Index Terms: Dimensionality reduction, bioinformatics, data clustering, data visualization, machine learning, manifold learning, nonlinear dimensionality reduction, gene expression, proteomics, prostate cancer, lung cancer, ovarian cancer, principal component analysis, linear discriminant analysis, multidimensional scaling, Isomap, locally linear embedding, laplacian eigenmaps, classification, support vector machine, decision trees, LLE, PCA

I. Introduction

GENE- and protein-expression profiling have emerged as promising new methods for disease prognostication [1], [2], [3]. Attempts at analyzing several thousand dimensional gene- and protein- profiles have been primarily motivated by two factors; (a) identification of individual informative genes and proteins responsible for disease characterization [4], [5], [6], [7], and (b) to classify patients into different disease cohorts [8], [9], [10], [11], [12], [13], [14]. Several researchers involved in the latter area have attempted to use different classification methods to stratify patients based on their gene- and protein-expression profiles into different categories [8], [9], [10], [15], [16], [17], [18], [19], [20], [21], [22], [23], [24], [25], [26], [27]. While the availability of studies continues to grow, most protein- and gene-expression databases contain no more than a few thousand patient samples. Thus, the task of stratifying these patients based on the gene/protein profile is subject to the ‘curse of dimensionality’ problem [28], [29], owing to the relatively small number of patient samples compared to the size of the feature space. Classification of the new unseen test samples is thus poor due to the sparseness of data in the high-dimensional feature space. Additionally, many of the features within the expression profile may be non-informative or redundant, providing little additional class discriminatory information [11], [12] while increasing computing time and classifier complexity. In order to bridge the gap between the number of patient samples and gene/peptide features and overcome the curse of dimensionality problem, researchers have proposed (a) feature selection, and (b) dimensionality reduction to reduce the size of the feature space.

Feature selection refers to the identification of the most informative features and have been commonly utilized to precede classification in gene- and protein-expression studies [11], [14], [30]. However, since a typical gene or protein microarray records expressions from thousands of genes or proteins, the cost of finding an optimal informative subset from several million possible combinations becomes a near intractable problem.
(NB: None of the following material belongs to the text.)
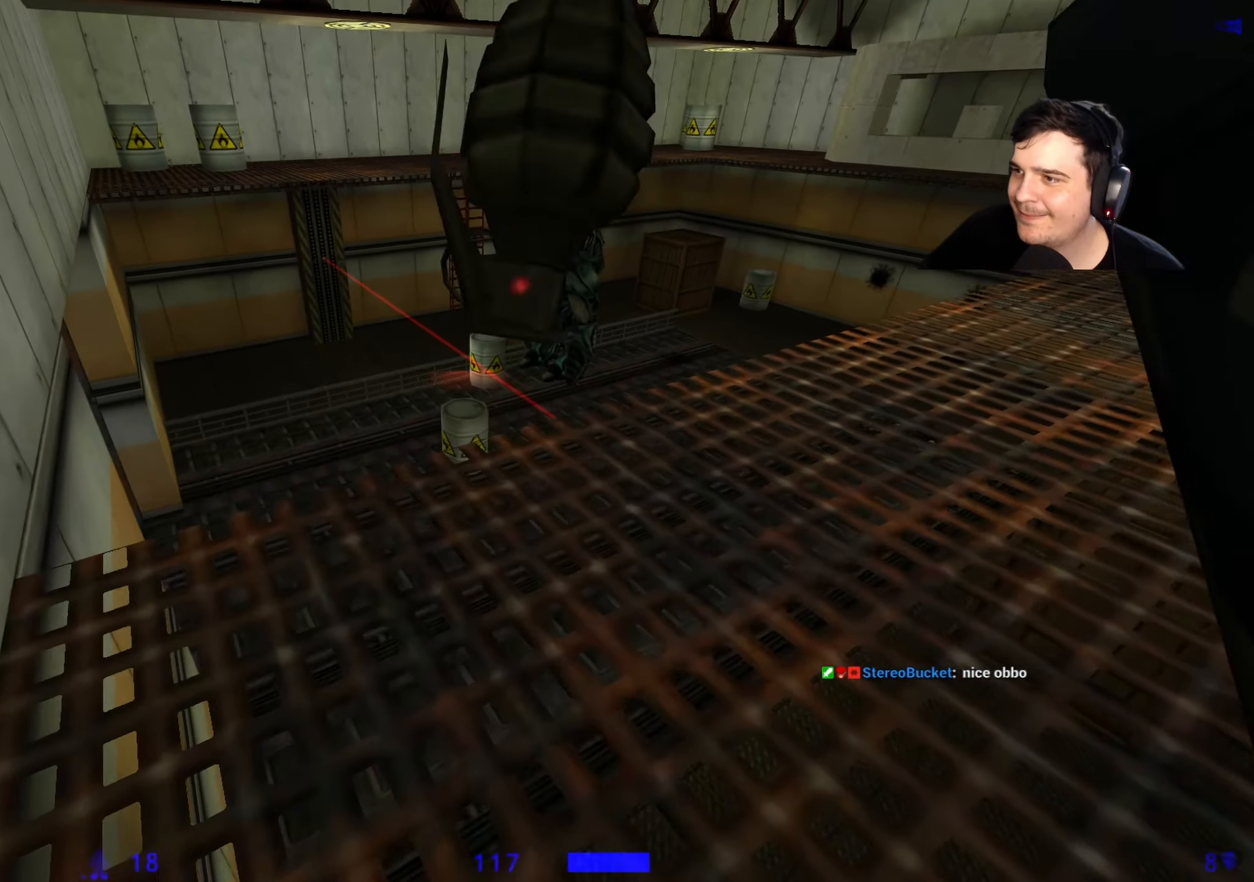
{"keys": [], "events": [[300, "s", "down"], [450, "3", "down"], [450, "s", "up"], [483, "3", "up"]]}
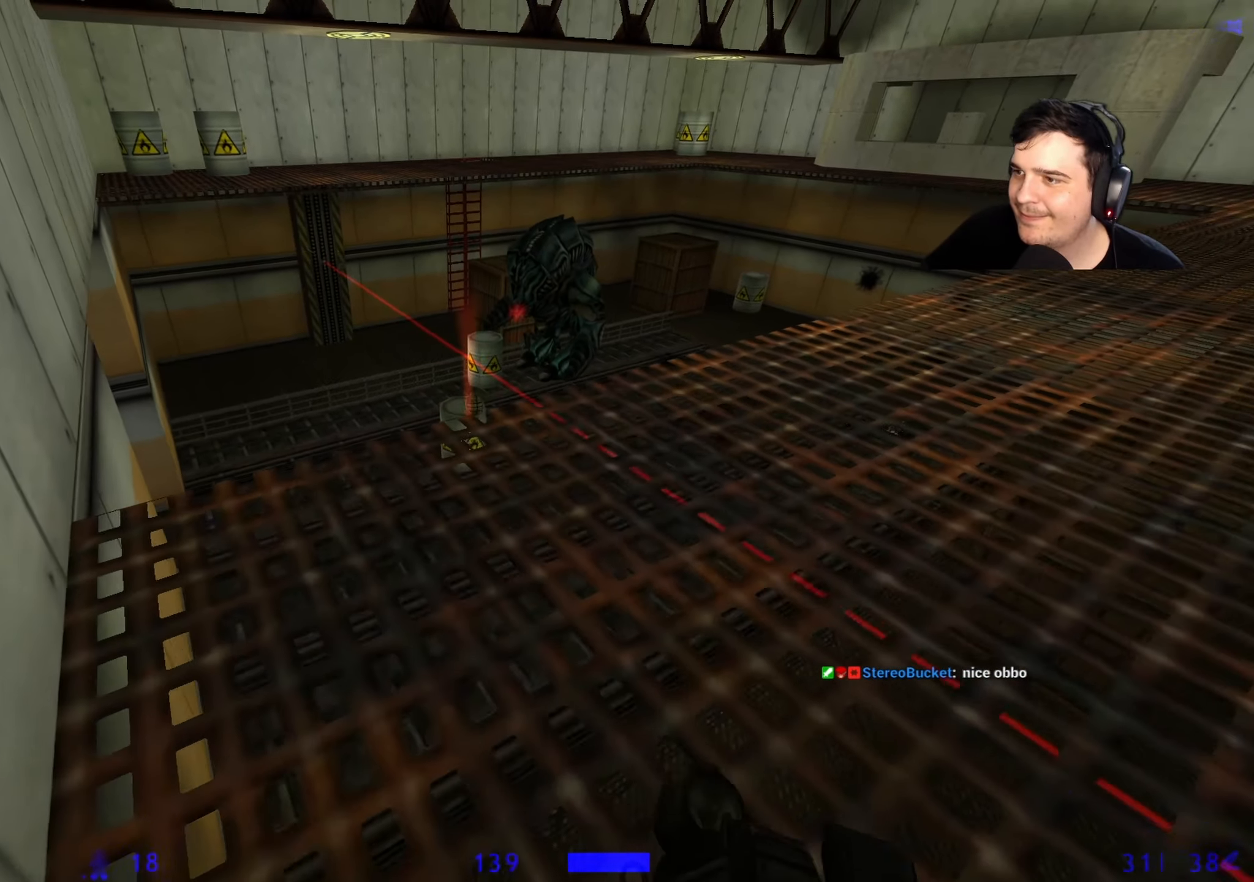
{"keys": [], "events": []}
Further, genes or peptides that were pruned during the feature selection process may be significant in stratifying intra-class subtypes.

Dimensionality reduction (DR) refers to a class of methods that transforms the high-dimensional data into a reduced subspace to represent data in far fewer dimensions. In Principal Component Analysis (PCA), a linear DR method, the reduced dimensional data is arranged along the principal eigenvectors, which represent the direction along which the greatest variability of the data occurs [31]. Note that unlike with feature selection, the samples in the transformed embedding subspace no longer represent specific gene-and protein-expressions from the original high-dimensional space, but rather encapsulate data similarities in low-dimensional space. Even though the objects in the transformed embedding space are divorced from their original biological meaning, the organization and arrangement of the patient samples in low-dimensional embedding space lends itself to data visualization and classification. Thus, if two patient samples from a specific disease cohort are mapped adjacent to each other in an embedding space derived from their respective high-dimensional expression profiles, then it suggests that the two patients have a similar disease condition. By exploiting the entire high-dimensional space, DR methods, unlike feature selection, offer the opportunity to stratify the data into subclasses (e.g. novel cancer subtypes).

The most popular method for DR for bioinformatics related aplications has been PCA [3], [32], [33], [34], [35], [36], [37], [38]. Originally developed by Hotelling [39], PCA finds orthogonal eigenvectors along which the greatest amount of variability in the data lies. The underlying intuition behind PCA is that the data is linear and that the embedded eigenvectors represent low-dimensional projections of linear relationships between data points in high-dimensional space. Linear Discriminant Analysis (LDA) [31], also known as Fisher Discriminant Analysis, is another linear DR scheme which incorporates data label information to find data projections that separate the data into distinct clusters. Multidimensional Scaling (MDS) [40] reduces data dimensionality by preserving the least squares Euclidean distance in the low-dimensional space. Classifier performance with linear DR schemes for biomedical data has been a mixed bag. Dawson et al. [34] found that there were biologically significant elements of the gene expression profile that were not seen with linear MDS. Ye et al. [29] found that LDA gave poor results in distinguishing disease classes on a cohort of 9 gene expression studies. Truntzer et al. [35] also found limited use of LDA and PCA for classifying gene- and protein-expression profiles of a diffuse large b-cell lymphoma dataset since the classes appeared to be linearly inseparable. The afore-mentioned results appear to suggest that biomedical data has a nonlinear underlying structure [34], [35] and that DR methods that do not impose linear constraints in computing the data projection might be more appropriate compared to PCA, MDS, and LDA for classification and visualization of data classes in gene- and protein-expression profiles.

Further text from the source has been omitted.